**HOW TO COMPLETE THIS TASK**. Scan the records for "dulces" and copy each line that contains it.

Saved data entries
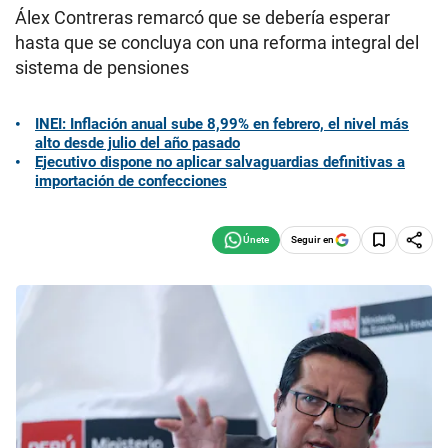
Álex Contreras remarcó que se debería esperar
hasta que se concluya con una reforma integral del
sistema de pensiones
INEI: Inflación anual sube 8,99% en febrero, el nivel más
alto desde julio del año pasado
Ejecutivo dispone no aplicar salvaguardias definitivas a
importación de confecciones
Seguir en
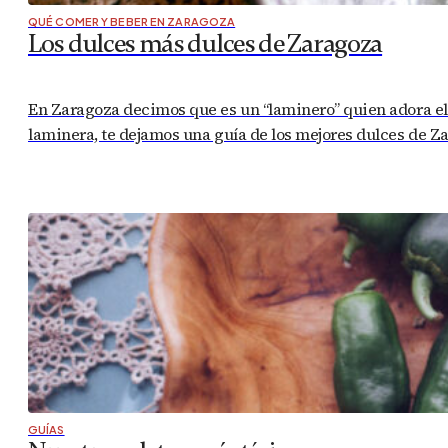
QUÉ COMER Y BEBER EN ZARAGOZA
Los dulces más dulces de Zaragoza
En Zaragoza decimos que es un “laminero” quien adora el du
laminera, te dejamos una guía de los mejores dulces de 
GUÍAS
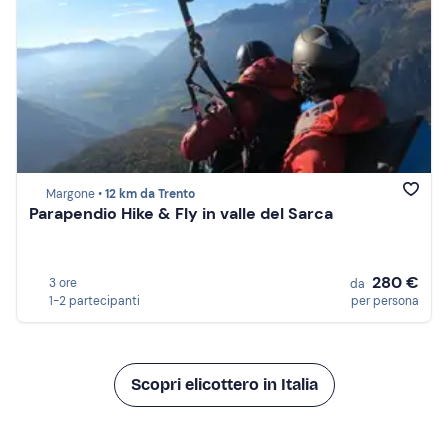
Margone •
12 km da Trento
Parapendio Hike & Fly in valle del Sarca
280 €
3 ore
da
1-2 partecipanti
per persona
Scopri elicottero in Italia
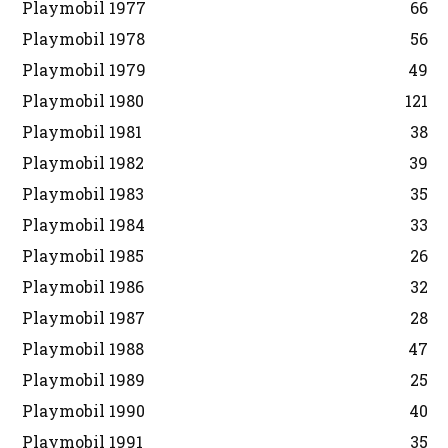
Playmobil 1977
66
Playmobil 1978
56
Playmobil 1979
49
Playmobil 1980
121
Playmobil 1981
38
Playmobil 1982
39
Playmobil 1983
35
Playmobil 1984
33
Playmobil 1985
26
Playmobil 1986
32
Playmobil 1987
28
Playmobil 1988
47
Playmobil 1989
25
Playmobil 1990
40
Playmobil 1991
35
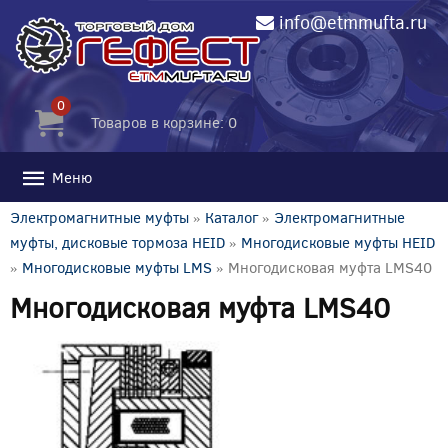
info@etmmufta.ru
0
Товаров в корзине: 0
Меню
Электромагнитные муфты
»
Каталог
»
Электромагнитные
муфты, дисковые тормоза HEID
»
Многодисковые муфты HEID
»
Многодисковые муфты LMS
» Многодисковая муфта LMS40
Многодисковая муфта LMS40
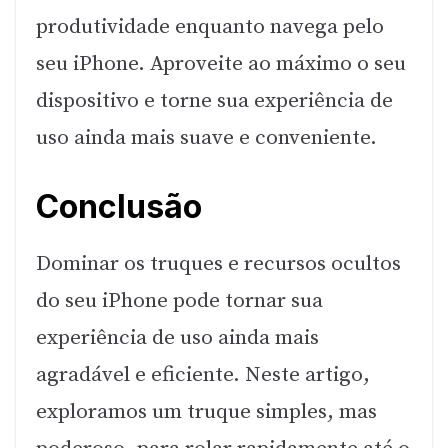
produtividade enquanto navega pelo
seu iPhone. Aproveite ao máximo o seu
dispositivo e torne sua experiência de
uso ainda mais suave e conveniente.
Conclusão
Dominar os truques e recursos ocultos
do seu iPhone pode tornar sua
experiência de uso ainda mais
agradável e eficiente. Neste artigo,
exploramos um truque simples, mas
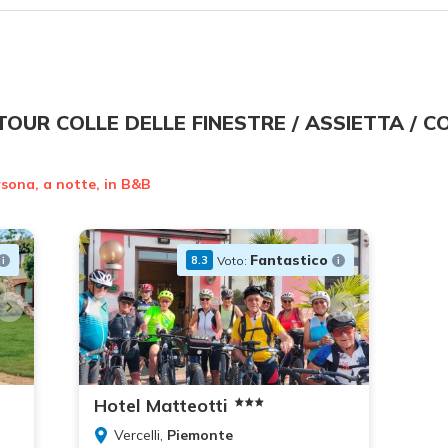
OUR COLLE DELLE FINESTRE / ASSIETTA / C
ersona, a notte, in B&B
Fantastico
Voto:
8.3
Hotel Matteotti
Vercelli,
Piemonte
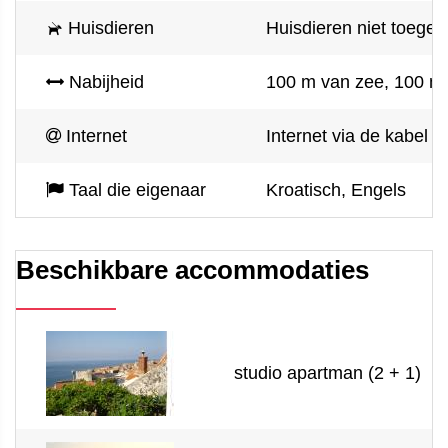
Huisdieren
Huisdieren niet toeges
Nabijheid
100 m van zee, 100 m 
Internet
Internet via de kabel 
Taal die eigenaar
Kroatisch, Engels
Beschikbare accommodaties
studio apartman (2 + 1)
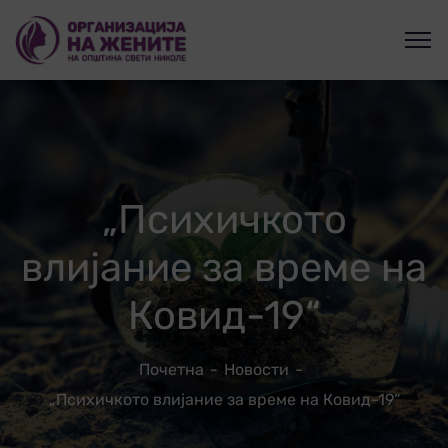
„Психичкото
влијание за време на
Ковид-19“
Почетна
Новости
„Психичкото влијание за време на Ковид-19“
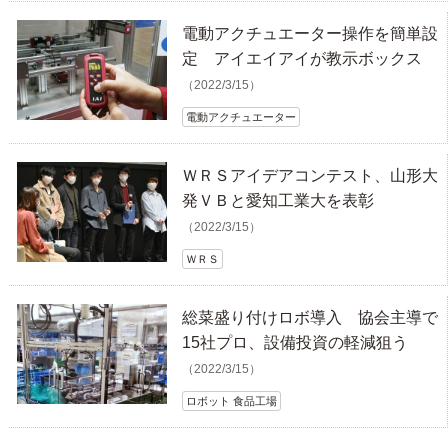
電動アクチュエーター操作を簡単設
定 アイエイアイが教示ボックス
（2022/3/15）
電動アクチュエーター
ＷＲＳアイデアコンテスト、山形大
発ＶＢと愛知工業大を表彰
（2022/3/15）
ＷＲＳ
総菜盛り付けロボ導入 協会主導で
15社プロ、設備投資の軽減狙う
（2022/3/15）
ロボット 食品工場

**COMPLETED TASK**.
Los dulces más dulces de Zaragoza
laminera, te dejamos una guía de los mejores dulces de 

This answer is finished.